** Opening Reading text block **
The validation process will be compared for 2 groups of proposals in terms of
1) time spent on performing a validation task (overall and per sample), 2) the
steps needed to integrate a proposed change to the corresponding domain model
(per change), 3) the steps needed for change propagation (per change); and 4)
the inter-rater agreement between ontology engineers. Questionnaires based on
the System Usability Scale [3] will also be used to structure the perceived diffi-
culty/ease of integrating changes, and specifically when dealing with structured
proposals.
    Based on the validation results with high inter-rater agreement, a new dataset
that models the decision making task will be compiled to test H3. In a machine
learning experiment which aims at predicting an ontology engineer decision
(dependent variable) based on the features sketched in the previous section, the
standard evaluation measures of precision, recall and their harmonic mean F1
score will be used to test the model performance on a test subset.

8    Reflections
The proposed research introduces the problem of run-time semantic model ex-
tension by a domain expert mediated by the ontology-enhanced user interface
and further validated by an ontology engineer. Its main contribution is intended
to be the experimental and theoretical basis for extending semantic models.
** Closing Reading text block **
### Task instructions
1 - In the research proposal text, what measures will be used to test model performance on a test subset?
2 - Rewrite the paragraph of the research proposal text that begins "Based on the validation results" as a short list of its main points.
** Opening Data shown block **
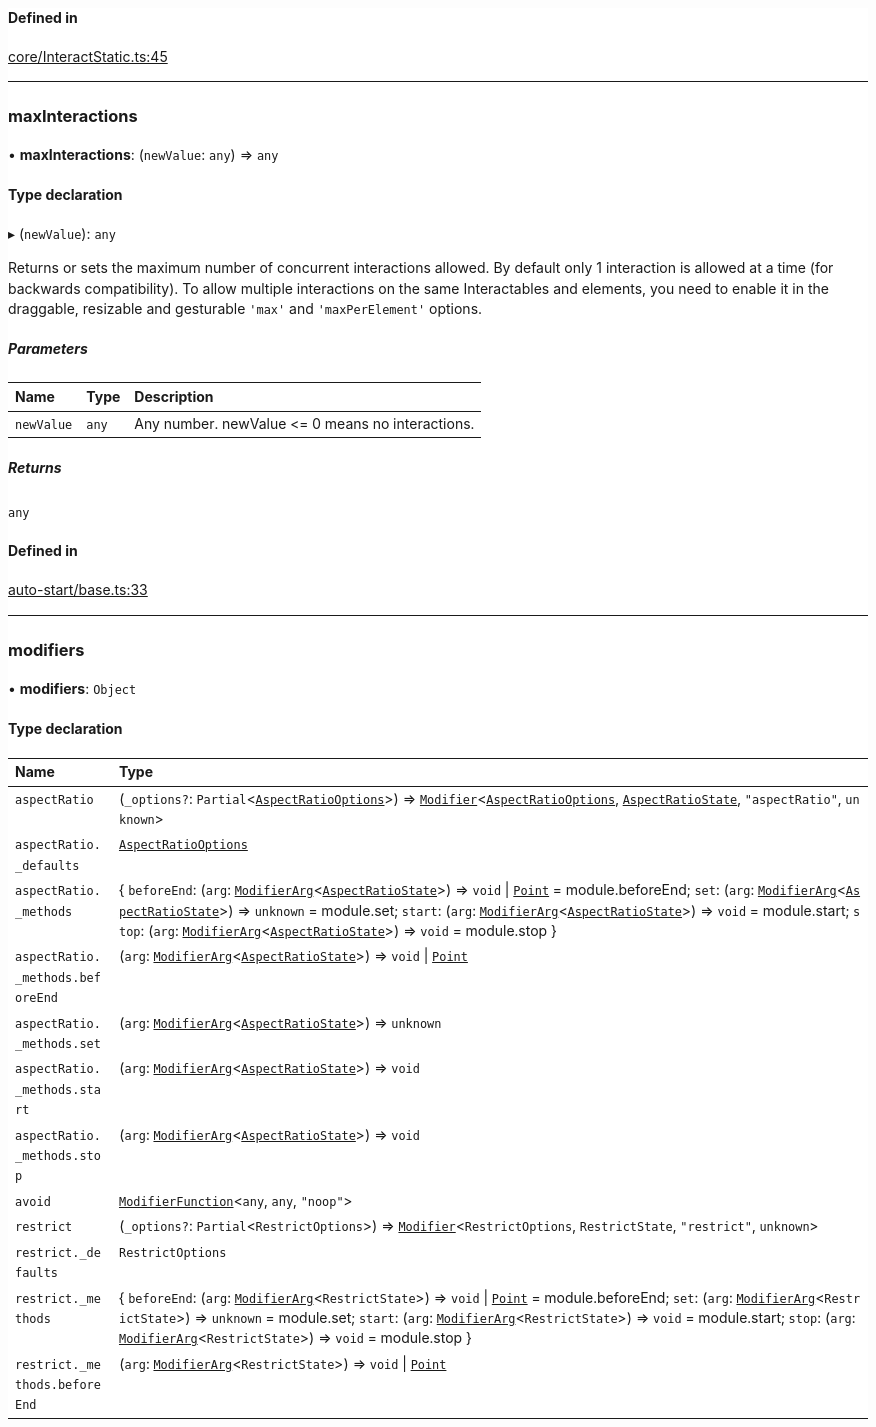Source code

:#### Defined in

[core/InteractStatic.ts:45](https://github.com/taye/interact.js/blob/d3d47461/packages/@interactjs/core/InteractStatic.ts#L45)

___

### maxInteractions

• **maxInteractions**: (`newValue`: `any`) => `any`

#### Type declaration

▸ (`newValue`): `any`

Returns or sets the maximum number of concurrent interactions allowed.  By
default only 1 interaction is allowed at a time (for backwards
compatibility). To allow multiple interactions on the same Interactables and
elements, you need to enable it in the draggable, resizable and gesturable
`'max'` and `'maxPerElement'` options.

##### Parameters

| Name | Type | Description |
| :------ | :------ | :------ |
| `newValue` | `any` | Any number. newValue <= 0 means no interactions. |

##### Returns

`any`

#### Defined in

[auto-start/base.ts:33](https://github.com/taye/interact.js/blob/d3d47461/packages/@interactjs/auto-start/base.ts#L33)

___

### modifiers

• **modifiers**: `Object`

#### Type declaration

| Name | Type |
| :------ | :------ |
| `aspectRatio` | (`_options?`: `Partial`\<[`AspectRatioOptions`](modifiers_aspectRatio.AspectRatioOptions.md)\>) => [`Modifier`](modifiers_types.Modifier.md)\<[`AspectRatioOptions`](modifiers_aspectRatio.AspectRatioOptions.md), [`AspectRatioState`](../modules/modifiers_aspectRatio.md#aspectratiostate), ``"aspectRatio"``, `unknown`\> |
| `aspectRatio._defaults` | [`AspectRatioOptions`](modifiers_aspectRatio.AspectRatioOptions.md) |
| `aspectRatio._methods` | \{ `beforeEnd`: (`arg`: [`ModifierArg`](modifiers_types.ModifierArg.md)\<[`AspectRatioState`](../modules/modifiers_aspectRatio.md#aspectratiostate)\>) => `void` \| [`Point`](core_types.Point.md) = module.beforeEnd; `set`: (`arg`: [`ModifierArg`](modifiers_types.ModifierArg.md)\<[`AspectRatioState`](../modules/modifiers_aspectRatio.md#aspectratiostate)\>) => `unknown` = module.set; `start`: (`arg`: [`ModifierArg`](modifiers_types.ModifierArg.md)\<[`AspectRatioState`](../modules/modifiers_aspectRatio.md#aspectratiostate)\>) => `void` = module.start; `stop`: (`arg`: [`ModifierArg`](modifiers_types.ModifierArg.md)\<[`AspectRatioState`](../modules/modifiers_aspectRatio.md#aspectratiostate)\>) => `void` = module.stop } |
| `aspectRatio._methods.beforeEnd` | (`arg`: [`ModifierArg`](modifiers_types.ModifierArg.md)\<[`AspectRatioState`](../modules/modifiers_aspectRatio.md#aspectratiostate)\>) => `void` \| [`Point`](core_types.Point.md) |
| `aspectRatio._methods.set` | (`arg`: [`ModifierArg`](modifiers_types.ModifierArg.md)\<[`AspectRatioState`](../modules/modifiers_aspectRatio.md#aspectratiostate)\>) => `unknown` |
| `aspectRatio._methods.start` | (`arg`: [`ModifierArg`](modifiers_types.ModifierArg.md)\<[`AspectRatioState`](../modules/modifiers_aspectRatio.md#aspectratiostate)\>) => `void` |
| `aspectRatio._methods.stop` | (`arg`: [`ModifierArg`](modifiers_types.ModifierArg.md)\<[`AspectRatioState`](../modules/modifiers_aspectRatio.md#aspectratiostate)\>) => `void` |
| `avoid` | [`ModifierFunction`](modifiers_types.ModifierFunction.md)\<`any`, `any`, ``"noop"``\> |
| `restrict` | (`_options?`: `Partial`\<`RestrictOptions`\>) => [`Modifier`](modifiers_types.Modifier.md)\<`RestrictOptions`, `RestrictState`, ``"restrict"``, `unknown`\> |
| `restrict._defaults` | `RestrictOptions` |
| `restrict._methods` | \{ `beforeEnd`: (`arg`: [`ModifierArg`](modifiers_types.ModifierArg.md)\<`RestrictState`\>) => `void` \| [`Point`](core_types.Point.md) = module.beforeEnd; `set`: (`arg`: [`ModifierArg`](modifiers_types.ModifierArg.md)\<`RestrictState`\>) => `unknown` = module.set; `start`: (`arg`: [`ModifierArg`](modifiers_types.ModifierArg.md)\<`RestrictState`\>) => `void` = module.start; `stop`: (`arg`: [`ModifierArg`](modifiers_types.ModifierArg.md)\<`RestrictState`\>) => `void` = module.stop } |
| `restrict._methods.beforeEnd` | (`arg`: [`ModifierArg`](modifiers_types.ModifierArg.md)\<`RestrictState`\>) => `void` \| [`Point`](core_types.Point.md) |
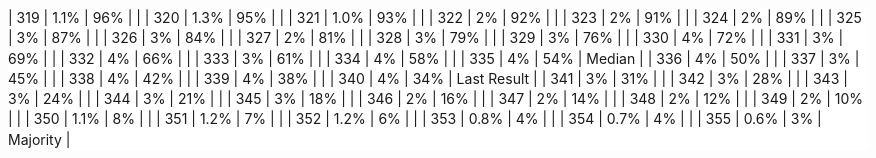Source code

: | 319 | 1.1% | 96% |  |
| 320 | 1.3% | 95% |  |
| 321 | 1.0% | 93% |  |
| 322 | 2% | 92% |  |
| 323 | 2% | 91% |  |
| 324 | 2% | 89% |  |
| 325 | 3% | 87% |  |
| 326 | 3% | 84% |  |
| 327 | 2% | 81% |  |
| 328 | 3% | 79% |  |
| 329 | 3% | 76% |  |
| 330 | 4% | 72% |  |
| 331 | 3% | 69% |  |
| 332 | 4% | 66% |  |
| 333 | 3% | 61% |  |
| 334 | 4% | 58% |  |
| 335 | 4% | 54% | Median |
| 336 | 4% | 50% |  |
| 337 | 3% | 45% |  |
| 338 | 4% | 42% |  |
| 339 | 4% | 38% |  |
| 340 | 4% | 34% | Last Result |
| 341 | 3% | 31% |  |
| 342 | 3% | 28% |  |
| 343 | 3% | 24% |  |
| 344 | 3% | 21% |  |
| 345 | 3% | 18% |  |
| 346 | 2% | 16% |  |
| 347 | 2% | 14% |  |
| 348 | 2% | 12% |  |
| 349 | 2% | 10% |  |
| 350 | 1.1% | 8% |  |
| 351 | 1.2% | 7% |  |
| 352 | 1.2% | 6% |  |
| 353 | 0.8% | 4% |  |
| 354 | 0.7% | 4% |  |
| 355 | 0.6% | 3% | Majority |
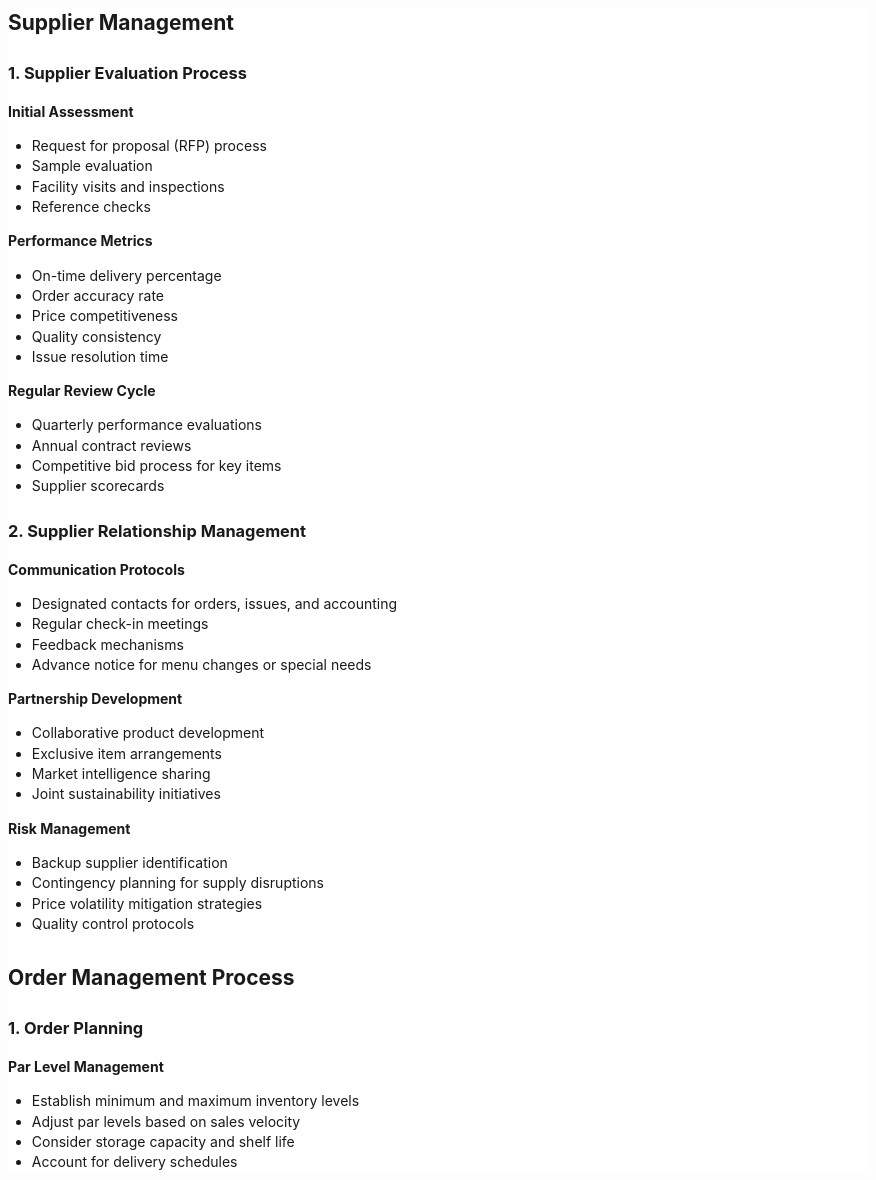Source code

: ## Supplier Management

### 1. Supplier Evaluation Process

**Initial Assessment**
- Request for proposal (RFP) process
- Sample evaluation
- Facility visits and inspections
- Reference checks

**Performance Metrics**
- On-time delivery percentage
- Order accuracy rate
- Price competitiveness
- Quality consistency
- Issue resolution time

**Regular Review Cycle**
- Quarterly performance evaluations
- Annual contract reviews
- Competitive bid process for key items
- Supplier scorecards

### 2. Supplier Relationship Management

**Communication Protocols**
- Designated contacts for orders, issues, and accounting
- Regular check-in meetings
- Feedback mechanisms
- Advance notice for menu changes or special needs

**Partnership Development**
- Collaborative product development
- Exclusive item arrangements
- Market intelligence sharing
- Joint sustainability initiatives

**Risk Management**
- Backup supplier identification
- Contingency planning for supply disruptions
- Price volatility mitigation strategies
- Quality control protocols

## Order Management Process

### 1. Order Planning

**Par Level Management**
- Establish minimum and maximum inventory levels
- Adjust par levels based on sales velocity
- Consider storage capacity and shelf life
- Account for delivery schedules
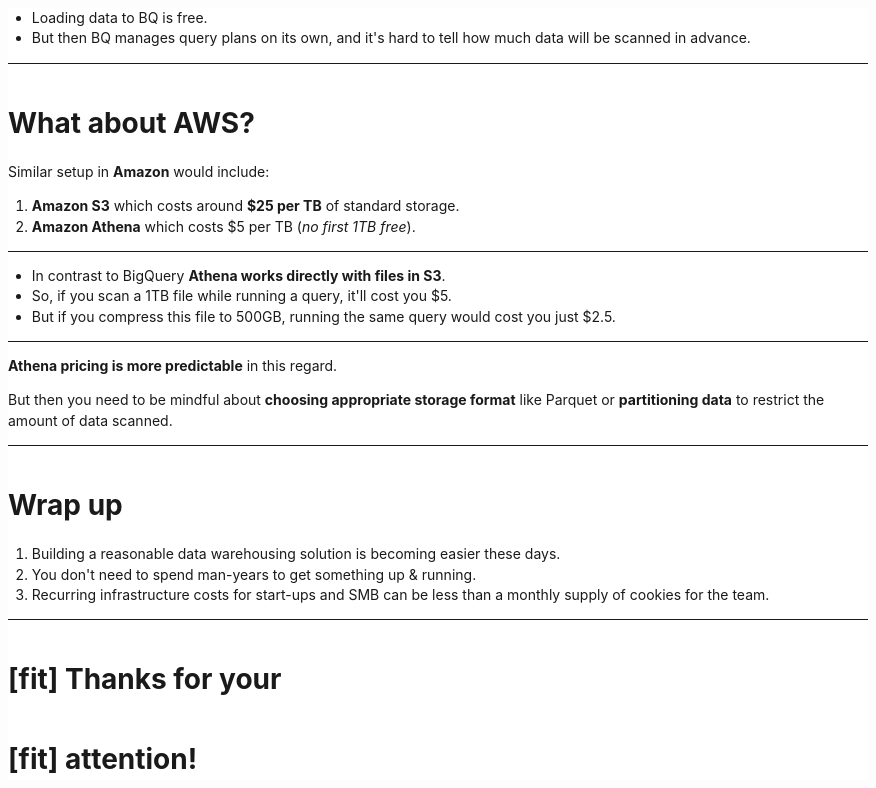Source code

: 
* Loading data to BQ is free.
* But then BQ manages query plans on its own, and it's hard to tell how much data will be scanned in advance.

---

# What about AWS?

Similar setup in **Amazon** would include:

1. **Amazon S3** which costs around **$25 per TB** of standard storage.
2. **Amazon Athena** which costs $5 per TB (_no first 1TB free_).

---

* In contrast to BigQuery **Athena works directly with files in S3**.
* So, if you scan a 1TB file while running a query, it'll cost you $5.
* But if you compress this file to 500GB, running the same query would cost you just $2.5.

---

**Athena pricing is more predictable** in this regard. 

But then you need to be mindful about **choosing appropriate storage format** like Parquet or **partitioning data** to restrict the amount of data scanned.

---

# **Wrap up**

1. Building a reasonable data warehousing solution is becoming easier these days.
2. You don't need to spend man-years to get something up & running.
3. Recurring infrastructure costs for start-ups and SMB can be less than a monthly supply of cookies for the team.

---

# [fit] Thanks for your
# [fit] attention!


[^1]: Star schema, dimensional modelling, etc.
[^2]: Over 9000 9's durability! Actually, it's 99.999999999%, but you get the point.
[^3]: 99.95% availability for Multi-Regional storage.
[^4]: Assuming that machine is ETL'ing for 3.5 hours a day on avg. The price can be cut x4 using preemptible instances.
** Closing Data shown block **
### Exercise results
1 - Precision, recall, and their harmonic mean, the F1 score.

2 -
- A new dataset modeling the decision-making task will be compiled from validation results with high inter-rater agreement, to test H3.
- A machine learning experiment will try to predict an ontology engineer's decision (the dependent variable) from the features described in the previous section.
- Model performance on a test subset will be measured with precision, recall, and F1 score.